Recorded data:

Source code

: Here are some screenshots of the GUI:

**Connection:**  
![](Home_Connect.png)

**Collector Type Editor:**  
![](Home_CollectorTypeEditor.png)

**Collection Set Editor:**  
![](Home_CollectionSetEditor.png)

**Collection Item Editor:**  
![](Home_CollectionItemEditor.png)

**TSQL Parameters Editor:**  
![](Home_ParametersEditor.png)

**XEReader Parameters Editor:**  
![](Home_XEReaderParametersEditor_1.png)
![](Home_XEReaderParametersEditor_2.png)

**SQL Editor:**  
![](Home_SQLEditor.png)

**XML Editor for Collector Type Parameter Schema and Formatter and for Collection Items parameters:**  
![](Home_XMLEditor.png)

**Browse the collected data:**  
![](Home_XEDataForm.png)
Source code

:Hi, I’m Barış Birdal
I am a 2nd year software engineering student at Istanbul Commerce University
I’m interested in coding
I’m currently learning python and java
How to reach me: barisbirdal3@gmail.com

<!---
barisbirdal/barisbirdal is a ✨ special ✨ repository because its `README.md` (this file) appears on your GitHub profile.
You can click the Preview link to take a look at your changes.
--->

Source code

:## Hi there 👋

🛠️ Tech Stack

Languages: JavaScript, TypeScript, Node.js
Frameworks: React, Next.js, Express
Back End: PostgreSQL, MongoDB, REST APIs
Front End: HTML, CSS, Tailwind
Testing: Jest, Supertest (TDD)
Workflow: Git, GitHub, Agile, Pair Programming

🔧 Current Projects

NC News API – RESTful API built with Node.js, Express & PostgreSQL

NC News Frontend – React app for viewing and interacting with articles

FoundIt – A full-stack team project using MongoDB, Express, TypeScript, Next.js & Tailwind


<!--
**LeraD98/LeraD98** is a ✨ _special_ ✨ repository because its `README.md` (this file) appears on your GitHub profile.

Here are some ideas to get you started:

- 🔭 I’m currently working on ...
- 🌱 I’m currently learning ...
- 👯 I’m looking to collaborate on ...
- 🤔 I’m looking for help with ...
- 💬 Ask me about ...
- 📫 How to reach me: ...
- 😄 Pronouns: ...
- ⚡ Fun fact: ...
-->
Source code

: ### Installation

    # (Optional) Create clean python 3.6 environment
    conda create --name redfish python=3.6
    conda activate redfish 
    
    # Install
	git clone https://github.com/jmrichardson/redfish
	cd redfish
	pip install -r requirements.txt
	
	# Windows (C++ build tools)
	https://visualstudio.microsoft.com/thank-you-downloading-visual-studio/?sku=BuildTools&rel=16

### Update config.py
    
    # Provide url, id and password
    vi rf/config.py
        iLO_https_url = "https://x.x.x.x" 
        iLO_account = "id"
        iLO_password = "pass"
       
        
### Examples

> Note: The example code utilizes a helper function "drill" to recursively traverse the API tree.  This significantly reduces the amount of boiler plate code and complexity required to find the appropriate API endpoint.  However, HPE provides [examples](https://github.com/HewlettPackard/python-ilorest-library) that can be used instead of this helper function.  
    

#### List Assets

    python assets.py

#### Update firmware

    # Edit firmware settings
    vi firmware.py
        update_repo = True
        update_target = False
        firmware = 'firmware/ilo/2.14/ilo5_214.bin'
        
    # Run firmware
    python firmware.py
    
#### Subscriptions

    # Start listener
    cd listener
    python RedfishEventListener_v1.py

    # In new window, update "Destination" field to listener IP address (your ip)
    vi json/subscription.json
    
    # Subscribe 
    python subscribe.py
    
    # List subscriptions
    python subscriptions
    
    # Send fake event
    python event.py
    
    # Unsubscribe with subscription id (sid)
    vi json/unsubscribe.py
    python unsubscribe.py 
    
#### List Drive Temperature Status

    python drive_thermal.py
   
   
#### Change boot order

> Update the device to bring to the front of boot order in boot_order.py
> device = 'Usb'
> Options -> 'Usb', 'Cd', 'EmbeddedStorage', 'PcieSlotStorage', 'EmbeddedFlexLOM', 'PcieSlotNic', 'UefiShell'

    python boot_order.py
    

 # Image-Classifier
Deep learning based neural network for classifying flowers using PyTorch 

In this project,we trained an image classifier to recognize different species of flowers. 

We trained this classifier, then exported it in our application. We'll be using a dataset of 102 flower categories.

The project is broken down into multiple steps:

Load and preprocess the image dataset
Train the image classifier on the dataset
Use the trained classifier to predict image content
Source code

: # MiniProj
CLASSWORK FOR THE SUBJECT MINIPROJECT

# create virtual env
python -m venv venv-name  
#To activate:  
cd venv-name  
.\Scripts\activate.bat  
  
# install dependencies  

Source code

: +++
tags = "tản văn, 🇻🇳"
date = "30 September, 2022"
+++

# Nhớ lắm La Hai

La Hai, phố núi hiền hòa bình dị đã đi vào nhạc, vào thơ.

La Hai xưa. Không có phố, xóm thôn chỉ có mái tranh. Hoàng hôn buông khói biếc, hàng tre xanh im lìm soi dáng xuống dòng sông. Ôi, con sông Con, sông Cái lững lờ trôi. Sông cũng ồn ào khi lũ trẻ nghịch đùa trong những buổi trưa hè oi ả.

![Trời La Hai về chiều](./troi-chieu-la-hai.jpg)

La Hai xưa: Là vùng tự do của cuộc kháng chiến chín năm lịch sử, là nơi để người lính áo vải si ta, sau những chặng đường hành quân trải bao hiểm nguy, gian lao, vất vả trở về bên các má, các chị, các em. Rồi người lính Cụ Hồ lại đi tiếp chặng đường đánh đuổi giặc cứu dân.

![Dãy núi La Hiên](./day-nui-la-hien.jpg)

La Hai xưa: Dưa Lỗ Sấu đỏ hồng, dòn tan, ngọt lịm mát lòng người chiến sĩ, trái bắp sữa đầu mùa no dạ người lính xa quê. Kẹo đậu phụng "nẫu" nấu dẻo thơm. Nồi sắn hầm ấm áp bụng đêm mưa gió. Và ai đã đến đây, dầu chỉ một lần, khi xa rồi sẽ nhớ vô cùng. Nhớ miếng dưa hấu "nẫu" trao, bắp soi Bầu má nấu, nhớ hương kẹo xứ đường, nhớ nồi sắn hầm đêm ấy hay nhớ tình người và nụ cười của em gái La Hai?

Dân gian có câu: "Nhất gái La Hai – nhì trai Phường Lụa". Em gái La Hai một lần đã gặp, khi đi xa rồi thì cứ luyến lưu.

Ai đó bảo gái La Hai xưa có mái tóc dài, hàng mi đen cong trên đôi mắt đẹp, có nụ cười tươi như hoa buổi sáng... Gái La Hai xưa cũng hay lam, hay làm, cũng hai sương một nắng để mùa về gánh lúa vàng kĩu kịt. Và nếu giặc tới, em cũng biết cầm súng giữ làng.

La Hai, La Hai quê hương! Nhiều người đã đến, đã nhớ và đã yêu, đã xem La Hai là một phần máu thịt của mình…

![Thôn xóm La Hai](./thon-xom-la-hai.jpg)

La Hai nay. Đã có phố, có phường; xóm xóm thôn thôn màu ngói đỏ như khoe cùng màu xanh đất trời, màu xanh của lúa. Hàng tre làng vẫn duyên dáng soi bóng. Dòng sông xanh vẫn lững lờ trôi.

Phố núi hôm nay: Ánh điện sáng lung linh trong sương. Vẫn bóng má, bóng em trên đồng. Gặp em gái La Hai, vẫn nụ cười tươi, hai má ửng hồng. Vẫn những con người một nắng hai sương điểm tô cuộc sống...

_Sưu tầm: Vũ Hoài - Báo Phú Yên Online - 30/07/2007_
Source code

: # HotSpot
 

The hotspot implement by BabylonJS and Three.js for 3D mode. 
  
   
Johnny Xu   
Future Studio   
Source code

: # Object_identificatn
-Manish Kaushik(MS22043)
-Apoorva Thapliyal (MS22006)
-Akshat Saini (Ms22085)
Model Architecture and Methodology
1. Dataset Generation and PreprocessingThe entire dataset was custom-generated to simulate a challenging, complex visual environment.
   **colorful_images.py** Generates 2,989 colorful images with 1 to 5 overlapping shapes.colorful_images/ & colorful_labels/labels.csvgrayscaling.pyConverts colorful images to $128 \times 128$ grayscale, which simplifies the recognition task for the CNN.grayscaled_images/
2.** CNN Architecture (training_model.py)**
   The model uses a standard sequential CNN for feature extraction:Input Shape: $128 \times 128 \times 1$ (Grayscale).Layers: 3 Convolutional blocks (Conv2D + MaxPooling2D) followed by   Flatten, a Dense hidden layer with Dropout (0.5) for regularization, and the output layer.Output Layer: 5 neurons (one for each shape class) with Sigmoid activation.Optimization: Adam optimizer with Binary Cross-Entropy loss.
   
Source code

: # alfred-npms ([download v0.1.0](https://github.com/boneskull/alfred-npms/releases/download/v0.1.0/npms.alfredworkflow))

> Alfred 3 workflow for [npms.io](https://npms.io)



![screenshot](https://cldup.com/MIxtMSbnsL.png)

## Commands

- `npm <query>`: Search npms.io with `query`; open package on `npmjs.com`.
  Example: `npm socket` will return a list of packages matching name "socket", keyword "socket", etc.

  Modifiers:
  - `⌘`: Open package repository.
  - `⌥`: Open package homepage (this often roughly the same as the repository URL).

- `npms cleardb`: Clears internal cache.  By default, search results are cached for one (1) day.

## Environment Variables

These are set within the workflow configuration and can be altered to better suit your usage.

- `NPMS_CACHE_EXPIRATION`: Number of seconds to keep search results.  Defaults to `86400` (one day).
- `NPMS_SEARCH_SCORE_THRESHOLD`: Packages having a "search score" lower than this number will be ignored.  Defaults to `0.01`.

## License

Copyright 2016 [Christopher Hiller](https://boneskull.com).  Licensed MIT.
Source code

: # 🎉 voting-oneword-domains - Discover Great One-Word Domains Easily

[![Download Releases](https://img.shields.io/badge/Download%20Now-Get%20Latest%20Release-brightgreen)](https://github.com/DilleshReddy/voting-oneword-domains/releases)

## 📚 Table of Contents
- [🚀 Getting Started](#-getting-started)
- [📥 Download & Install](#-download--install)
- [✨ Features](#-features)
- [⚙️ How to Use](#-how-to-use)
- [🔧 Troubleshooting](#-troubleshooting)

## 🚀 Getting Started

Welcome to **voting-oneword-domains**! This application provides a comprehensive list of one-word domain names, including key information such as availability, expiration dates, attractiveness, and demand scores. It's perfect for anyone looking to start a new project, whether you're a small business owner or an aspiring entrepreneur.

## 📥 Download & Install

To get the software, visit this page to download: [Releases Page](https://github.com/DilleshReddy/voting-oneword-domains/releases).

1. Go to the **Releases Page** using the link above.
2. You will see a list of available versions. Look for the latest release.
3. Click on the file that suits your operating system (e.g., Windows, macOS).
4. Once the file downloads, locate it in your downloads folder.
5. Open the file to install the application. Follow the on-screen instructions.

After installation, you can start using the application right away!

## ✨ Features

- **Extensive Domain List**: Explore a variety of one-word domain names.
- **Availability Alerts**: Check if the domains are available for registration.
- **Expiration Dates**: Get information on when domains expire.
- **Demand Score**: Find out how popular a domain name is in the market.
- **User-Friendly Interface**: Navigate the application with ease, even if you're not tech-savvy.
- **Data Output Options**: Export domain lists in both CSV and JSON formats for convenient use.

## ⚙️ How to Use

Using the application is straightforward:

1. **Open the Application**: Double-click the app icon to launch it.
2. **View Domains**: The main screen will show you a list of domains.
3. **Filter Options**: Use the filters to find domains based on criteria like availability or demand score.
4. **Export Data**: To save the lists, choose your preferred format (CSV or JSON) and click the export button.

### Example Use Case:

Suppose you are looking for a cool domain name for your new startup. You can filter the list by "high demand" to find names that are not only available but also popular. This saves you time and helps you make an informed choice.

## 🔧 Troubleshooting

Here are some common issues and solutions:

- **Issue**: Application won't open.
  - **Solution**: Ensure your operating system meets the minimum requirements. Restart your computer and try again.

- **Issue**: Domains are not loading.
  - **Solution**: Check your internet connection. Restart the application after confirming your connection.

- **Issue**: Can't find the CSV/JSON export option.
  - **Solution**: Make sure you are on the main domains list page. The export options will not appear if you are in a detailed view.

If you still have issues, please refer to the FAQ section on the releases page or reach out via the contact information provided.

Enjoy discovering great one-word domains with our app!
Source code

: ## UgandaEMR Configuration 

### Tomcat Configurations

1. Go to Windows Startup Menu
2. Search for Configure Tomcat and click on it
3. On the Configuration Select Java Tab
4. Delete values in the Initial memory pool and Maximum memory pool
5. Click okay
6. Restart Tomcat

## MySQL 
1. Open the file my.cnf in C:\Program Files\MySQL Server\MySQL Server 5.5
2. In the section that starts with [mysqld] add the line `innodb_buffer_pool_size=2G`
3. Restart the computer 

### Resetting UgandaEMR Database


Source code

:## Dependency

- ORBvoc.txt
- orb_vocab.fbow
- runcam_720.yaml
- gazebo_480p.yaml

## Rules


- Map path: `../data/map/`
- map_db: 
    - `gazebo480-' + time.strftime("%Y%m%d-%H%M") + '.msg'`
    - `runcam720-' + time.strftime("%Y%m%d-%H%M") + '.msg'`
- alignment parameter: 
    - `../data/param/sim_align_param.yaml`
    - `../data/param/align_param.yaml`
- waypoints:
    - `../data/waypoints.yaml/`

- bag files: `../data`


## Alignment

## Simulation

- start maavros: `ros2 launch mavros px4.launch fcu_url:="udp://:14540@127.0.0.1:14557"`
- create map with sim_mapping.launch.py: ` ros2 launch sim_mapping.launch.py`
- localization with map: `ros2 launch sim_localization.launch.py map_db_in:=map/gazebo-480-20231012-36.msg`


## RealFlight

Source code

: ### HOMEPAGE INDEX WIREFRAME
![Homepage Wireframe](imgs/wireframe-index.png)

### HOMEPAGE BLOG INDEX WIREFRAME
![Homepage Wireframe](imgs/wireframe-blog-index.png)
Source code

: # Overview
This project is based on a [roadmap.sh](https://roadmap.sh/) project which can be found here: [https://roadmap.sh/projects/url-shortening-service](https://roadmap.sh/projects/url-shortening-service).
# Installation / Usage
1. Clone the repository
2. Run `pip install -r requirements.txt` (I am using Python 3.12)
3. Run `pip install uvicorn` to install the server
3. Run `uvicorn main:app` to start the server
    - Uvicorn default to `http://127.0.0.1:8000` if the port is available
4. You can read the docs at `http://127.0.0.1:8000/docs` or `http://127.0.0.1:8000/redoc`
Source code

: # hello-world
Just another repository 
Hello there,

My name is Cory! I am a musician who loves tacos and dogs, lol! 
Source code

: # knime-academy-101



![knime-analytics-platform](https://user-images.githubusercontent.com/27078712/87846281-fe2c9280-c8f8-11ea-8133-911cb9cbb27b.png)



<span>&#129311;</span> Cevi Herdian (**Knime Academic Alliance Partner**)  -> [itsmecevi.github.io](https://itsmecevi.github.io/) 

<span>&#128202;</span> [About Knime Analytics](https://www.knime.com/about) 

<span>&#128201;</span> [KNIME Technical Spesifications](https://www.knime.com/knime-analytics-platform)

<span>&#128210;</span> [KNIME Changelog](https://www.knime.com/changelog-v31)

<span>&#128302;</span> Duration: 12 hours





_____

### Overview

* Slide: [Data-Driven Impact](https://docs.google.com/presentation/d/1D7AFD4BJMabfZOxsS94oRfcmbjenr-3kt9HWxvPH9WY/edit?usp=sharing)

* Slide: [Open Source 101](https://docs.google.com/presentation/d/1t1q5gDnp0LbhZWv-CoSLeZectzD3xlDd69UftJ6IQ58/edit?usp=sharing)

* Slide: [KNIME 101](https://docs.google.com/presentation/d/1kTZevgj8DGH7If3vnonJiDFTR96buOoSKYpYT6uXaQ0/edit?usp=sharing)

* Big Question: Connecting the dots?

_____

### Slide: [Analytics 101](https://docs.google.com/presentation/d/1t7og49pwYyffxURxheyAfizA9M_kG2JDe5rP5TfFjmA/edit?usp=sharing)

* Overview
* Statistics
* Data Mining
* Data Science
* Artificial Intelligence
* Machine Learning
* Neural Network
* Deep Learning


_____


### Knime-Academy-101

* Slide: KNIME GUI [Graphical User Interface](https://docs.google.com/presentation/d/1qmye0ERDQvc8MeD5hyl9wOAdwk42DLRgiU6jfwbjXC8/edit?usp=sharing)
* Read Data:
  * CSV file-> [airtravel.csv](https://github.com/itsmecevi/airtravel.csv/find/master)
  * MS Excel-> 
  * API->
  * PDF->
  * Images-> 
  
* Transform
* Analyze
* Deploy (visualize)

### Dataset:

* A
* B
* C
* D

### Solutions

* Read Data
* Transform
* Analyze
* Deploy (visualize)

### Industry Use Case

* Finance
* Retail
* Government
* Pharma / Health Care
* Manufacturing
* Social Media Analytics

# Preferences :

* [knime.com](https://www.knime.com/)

| What you should do |
Take the entries above and return only the lines from the one with "1. Go to Windows Startup Menu" to the one with "- orb_vocab.fbow", both included, unchanged.

| Exercise result |
1. Go to Windows Startup Menu
2. Search for Configure Tomcat and click on it
3. On the Configuration Select Java Tab
4. Delete values in the Initial memory pool and Maximum memory pool
5. Click okay
6. Restart Tomcat

## MySQL 
1. Open the file my.cnf in C:\Program Files\MySQL Server\MySQL Server 5.5
2. In the section that starts with [mysqld] add the line `innodb_buffer_pool_size=2G`
3. Restart the computer 

### Resetting UgandaEMR Database


Source code

:## Dependency

- ORBvoc.txt
- orb_vocab.fbow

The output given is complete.